Sunday, July 8, 2012

Plastic Stageplay Helmets

The nearest town to where I live, Ronneby, was routed in 1564 by the Swedish king Erik XIV; an event noted in the history books as "The Bloodbath of Ronneby". It's a fitting moniker, since most of the population was actually killed. My home province of Blekinge wasn't Swedish at this point in history, it was Danish, and the Swedes and the Danes were embroiled in a 7-year conflict. The Swedish king hired Finnish and German mercenaries to capture Ronneby, which they did in just one day.
Every year some theatre group stage an outdoor show recounting the bloody events, and this year's production wanted to add as much historical detail as possible. Some years back, a rusty morion helmet was dug up in Ronneby. Obviously someone of the mercenaries had worn it. The play director, Johan Westermark, wanted two morions to be worn in the play, but he didn't want any pristine steel reproductions. I was asked to produce two slightly beat-up morions in plastic, so they'd look right AND wouldn't be heavy to wear.

I did one helmet sculpture in Chavant clay, based on the rusty morion found in Ronneby.

It took about a full day to create a silicone mould for the sculpture, adding layer upon layer of DragonSkin FX Pro silicone. I used a thickening agent for all layers but the first one. I added a two-part support shell for the silicone mould by using thick plaster bandages. After peeling off the cured silicone mould, I could let it rest in the plaster bandage "cradle" when casting the plastic.

I used a plastic called SmoothCast 65, which is sold by SmoothOn. It's quite sturdy and bends rather than breaks. It cures bright white, but I added black pigments to create a greyish metallic look.

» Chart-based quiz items
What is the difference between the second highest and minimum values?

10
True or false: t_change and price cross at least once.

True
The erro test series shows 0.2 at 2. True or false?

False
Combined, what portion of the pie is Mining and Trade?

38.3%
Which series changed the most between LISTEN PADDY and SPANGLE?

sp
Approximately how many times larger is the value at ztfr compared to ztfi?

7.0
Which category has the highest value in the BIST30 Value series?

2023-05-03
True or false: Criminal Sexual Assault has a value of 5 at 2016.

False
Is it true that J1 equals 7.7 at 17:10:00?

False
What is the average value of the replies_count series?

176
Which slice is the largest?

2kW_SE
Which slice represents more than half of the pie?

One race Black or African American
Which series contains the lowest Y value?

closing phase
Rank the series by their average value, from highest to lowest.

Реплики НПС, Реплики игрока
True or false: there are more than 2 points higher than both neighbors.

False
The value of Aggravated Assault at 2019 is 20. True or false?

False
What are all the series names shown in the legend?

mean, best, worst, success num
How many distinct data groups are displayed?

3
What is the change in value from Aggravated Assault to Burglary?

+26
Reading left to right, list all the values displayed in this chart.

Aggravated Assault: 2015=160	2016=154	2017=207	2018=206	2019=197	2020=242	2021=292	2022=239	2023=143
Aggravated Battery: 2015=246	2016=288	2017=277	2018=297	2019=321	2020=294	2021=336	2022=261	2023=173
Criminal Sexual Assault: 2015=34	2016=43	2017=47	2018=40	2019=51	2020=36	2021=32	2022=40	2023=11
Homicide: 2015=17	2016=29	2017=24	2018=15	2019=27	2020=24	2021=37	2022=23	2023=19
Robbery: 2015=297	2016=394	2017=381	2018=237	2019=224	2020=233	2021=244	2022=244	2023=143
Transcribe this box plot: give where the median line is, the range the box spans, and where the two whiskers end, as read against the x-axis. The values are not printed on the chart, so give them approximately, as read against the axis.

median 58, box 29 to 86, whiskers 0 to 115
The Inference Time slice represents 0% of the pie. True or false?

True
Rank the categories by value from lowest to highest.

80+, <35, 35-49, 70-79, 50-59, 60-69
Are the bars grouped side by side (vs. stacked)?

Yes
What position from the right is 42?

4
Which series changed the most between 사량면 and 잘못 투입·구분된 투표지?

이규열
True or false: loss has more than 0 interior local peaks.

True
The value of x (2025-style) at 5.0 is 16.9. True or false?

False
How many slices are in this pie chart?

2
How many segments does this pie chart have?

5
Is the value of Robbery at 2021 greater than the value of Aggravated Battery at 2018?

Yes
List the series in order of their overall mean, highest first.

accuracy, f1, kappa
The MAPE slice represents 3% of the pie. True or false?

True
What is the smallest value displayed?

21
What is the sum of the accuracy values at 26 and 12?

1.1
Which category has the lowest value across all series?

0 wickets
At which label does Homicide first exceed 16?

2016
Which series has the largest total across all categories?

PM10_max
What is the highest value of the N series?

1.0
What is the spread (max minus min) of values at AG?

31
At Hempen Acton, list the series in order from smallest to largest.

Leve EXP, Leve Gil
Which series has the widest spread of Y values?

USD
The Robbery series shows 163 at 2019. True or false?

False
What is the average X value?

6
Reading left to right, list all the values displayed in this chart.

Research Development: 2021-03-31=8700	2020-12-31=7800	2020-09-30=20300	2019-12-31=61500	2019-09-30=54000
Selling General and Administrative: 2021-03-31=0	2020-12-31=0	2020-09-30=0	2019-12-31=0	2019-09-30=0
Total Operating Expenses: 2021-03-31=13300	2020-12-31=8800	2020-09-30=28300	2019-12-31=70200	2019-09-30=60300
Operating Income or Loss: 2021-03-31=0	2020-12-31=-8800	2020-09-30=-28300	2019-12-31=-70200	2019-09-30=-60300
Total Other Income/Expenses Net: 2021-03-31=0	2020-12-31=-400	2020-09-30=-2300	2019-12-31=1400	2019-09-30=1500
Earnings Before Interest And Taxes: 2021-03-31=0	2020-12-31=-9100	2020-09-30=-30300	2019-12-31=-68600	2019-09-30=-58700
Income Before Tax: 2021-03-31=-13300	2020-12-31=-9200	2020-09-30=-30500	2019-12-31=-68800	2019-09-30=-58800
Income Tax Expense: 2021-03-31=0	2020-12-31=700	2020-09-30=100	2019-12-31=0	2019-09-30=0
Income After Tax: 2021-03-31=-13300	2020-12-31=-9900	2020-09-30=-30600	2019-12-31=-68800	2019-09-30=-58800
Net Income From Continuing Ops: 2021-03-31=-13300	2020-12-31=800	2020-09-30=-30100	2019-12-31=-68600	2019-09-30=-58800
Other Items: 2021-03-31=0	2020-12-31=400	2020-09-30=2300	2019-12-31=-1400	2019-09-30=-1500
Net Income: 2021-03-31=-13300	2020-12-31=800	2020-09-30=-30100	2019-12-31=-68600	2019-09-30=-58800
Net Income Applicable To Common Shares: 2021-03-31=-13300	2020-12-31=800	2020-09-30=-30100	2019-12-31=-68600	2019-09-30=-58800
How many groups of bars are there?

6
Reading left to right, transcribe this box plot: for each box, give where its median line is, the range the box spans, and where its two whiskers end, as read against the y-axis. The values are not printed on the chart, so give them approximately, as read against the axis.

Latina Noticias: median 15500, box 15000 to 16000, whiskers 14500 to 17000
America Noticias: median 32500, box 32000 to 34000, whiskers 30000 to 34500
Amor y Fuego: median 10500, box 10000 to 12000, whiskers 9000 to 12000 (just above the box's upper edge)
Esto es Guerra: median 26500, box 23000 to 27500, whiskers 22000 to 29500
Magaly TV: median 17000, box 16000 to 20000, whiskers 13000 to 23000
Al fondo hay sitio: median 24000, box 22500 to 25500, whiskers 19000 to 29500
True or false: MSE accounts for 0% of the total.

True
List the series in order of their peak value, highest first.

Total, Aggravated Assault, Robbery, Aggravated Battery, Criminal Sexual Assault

» BRIEF
Could you retype the whole plastic stage helmets text word for word? The records play no part here and can be set aside.

» WRITTEN REPLY
Sunday, July 8, 2012

Plastic Stageplay Helmets

The nearest town to where I live, Ronneby, was routed in 1564 by the Swedish king Erik XIV; an event noted in the history books as "The Bloodbath of Ronneby". It's a fitting moniker, since most of the population was actually killed. My home province of Blekinge wasn't Swedish at this point in history, it was Danish, and the Swedes and the Danes were embroiled in a 7-year conflict. The Swedish king hired Finnish and German mercenaries to capture Ronneby, which they did in just one day.
Every year some theatre group stage an outdoor show recounting the bloody events, and this year's production wanted to add as much historical detail as possible. Some years back, a rusty morion helmet was dug up in Ronneby. Obviously someone of the mercenaries had worn it. The play director, Johan Westermark, wanted two morions to be worn in the play, but he didn't want any pristine steel reproductions. I was asked to produce two slightly beat-up morions in plastic, so they'd look right AND wouldn't be heavy to wear.

I did one helmet sculpture in Chavant clay, based on the rusty morion found in Ronneby.

It took about a full day to create a silicone mould for the sculpture, adding layer upon layer of DragonSkin FX Pro silicone. I used a thickening agent for all layers but the first one. I added a two-part support shell for the silicone mould by using thick plaster bandages. After peeling off the cured silicone mould, I could let it rest in the plaster bandage "cradle" when casting the plastic.

I used a plastic called SmoothCast 65, which is sold by SmoothOn. It's quite sturdy and bends rather than breaks. It cures bright white, but I added black pigments to create a greyish metallic look.